News & Events

March 2009

DI Students Meet with Holocaust Survivor

DI Students Meet with Holocaust Survivor

Experiencing important historical events, such as the Holocaust, through the lens of documentary filmmakers is a compelling and thought-provoking component of any documentary history course. But for documentary students the experience was made even more vivid and powerful recently when they heard a first-hand account of history from Holocaust survivor Lisl Schick.

Lisl Schick grew up in Vienna, Austria with her parents (an accountant and a homemaker) and her younger brother. Life as she knew it was shattered on November 9, 1938 when, in one night of terror, Nazi soldiers arrested 25,000 Jews, burned more than 900 synagogues and ransacked Jewish businesses. Kristallnacht or “The Night of Broken Glass” marked the beginning of the Holocaust, during which more than 6-million Jews died.

Schick, who was 10 at the time, and her 7-year-old brother, escaped Austria a short time later on the Kindertransport, an effort by the British government to save 10,000 Jewish children from the tyranny of the Nazis by transporting them via train to England. Ms.
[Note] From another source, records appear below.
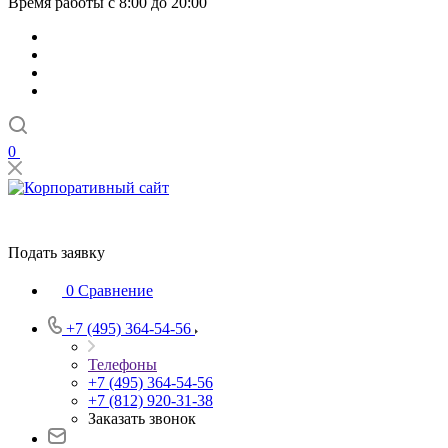
Время работы с 8:00 до 20:00
0
Подать заявку
0
Сравнение
+7 (495) 364-54-56
Телефоны
+7 (495) 364-54-56
+7 (812) 920-31-38
Заказать звонок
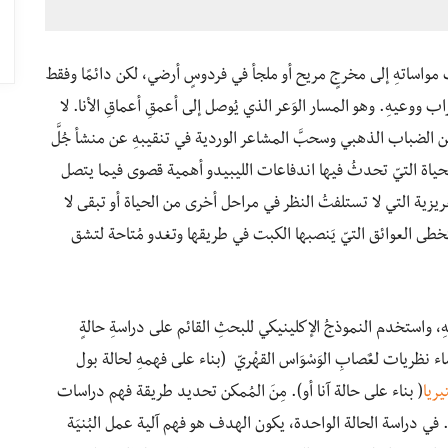
ِ مواساتهِ إلى مخرجٍ مريح أو ملجأ في فردوسٍ أرضي، لكن دائمًا وفقط
ب ووعيهِ. وهو المسار الوَعر الذي يُوصل إلى أعمقِ أعماقِ الأنا. لا
 من الضباب الذهبي وسحبَّ المشاعر الوردية في تنقيبهِ عن منشأ جُلَّ
حياة التيّ تحدثُ فيها اندفاعات الليبيدو أهمية قصوى فيما يتصل
يزية التي لا تستلفتُ النظر في مراحل أخرى من الحياة أو تبقى لا
خطى العوائق التيّ يَنصبها الكبت في طريقها وتغدو مُتاحة لتشق
هِ، واستخدم النموذجُ الإكلينيكي للبحثِ القائم على دراسةِ حالةٍ
ء نظريات لعٌصابِ الوَسْوَاس القهْريّ (بناء على فهمهِ لحالة بول
يريا
( بناء على حالة آنا أو). مِنَ المُمكن تحديد طريقة فهم دراسات
يخ. في دراسة الحالة الواحدة، يكون الهدف هو فهم آلية عمل البُنيَة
Schick talked about the Kindertransport in conjunction with the screening of Mark Harris and Deborah Oppenheimer’s Academy Award-winning film, Into the Arms of Strangers: Stories of the Kindertransport.

Schick now lives in Largo and is very active with the Florida Holocaust Museum. She also has strong ties to UF. Her son is a graduate of the University of Florida and her grandson, Adam, currently attends UF.